- Work instruction:
Your answer should hold all lines of the entries that include the word "haben".

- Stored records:

━━━━━━━━━━━━━━━━━━━━

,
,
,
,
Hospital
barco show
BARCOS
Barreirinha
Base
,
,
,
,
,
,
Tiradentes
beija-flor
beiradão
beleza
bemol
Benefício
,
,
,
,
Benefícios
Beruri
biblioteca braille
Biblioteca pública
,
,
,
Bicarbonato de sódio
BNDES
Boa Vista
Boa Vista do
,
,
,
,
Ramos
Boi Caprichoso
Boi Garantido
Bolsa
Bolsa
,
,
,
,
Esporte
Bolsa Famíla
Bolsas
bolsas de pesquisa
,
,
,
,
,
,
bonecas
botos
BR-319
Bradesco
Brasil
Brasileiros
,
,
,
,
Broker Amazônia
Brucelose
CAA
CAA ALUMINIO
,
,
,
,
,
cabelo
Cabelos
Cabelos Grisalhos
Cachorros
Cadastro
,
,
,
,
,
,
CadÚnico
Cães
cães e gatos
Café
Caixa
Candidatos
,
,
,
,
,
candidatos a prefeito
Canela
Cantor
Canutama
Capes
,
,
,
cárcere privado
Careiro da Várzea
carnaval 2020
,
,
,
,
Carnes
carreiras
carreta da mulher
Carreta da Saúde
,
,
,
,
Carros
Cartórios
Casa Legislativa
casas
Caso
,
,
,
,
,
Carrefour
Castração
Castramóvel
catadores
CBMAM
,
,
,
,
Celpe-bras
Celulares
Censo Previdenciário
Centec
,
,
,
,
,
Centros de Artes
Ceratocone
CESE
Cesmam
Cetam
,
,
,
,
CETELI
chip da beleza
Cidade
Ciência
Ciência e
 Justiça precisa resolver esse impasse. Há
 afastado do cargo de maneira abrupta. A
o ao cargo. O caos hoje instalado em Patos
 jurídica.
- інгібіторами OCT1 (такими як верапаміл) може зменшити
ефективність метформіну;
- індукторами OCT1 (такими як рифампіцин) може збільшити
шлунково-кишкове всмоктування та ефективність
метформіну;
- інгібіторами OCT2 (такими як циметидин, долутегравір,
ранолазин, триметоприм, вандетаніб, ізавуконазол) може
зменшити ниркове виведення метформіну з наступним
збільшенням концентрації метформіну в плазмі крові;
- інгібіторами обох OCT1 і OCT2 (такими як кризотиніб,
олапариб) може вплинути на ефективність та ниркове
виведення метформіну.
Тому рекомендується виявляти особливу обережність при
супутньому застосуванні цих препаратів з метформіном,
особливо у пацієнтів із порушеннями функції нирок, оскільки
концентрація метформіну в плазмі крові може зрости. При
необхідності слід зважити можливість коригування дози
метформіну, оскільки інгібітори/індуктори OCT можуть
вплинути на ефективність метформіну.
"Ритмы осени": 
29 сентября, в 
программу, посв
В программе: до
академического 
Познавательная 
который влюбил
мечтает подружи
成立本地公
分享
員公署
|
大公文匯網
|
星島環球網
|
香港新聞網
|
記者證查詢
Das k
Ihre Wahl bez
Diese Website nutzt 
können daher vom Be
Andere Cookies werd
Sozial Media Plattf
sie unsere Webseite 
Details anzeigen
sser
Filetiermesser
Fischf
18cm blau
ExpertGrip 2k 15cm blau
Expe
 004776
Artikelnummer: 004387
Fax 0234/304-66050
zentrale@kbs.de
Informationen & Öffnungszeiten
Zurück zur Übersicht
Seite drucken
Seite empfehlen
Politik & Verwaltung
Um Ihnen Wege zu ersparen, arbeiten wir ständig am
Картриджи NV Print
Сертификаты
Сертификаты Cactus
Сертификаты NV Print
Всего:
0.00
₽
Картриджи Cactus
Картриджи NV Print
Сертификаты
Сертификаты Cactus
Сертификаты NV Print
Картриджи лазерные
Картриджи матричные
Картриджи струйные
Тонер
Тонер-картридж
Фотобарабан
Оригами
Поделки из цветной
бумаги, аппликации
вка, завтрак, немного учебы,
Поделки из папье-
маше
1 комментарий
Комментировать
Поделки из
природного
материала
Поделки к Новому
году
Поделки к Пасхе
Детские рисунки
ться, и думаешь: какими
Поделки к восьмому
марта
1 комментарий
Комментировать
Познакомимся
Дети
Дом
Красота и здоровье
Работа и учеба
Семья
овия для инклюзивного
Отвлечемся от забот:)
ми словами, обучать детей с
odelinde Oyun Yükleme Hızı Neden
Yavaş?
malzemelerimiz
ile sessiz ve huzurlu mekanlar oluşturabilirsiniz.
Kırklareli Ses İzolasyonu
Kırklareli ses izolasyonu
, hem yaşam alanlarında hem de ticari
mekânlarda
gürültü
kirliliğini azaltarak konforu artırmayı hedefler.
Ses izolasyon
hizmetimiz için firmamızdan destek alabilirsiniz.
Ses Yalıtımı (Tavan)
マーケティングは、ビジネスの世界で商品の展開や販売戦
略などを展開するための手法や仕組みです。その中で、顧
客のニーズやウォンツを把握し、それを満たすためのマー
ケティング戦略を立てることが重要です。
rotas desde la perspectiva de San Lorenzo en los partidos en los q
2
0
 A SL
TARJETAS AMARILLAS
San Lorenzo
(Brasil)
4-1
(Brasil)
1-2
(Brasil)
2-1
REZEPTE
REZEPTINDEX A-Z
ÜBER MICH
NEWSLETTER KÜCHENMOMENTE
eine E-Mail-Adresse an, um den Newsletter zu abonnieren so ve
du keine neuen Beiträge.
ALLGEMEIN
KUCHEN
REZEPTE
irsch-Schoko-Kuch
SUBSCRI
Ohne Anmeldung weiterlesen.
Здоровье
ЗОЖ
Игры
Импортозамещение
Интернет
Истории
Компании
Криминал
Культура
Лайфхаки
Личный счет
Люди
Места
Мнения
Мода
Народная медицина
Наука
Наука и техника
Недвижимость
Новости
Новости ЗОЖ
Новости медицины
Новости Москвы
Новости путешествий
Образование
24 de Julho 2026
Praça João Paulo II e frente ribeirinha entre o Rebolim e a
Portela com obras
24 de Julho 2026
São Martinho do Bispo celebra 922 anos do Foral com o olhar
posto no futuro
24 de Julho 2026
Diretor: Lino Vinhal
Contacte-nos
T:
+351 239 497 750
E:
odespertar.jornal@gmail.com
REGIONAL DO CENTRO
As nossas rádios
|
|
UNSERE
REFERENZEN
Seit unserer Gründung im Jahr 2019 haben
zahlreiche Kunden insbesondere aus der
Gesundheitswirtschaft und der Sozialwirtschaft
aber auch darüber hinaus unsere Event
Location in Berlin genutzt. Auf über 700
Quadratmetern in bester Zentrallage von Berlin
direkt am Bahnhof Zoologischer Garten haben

━━━━━━━━━━━━━━━━━━━━

- Output of the task:
Seit unserer Gründung im Jahr 2019 haben
direkt am Bahnhof Zoologischer Garten haben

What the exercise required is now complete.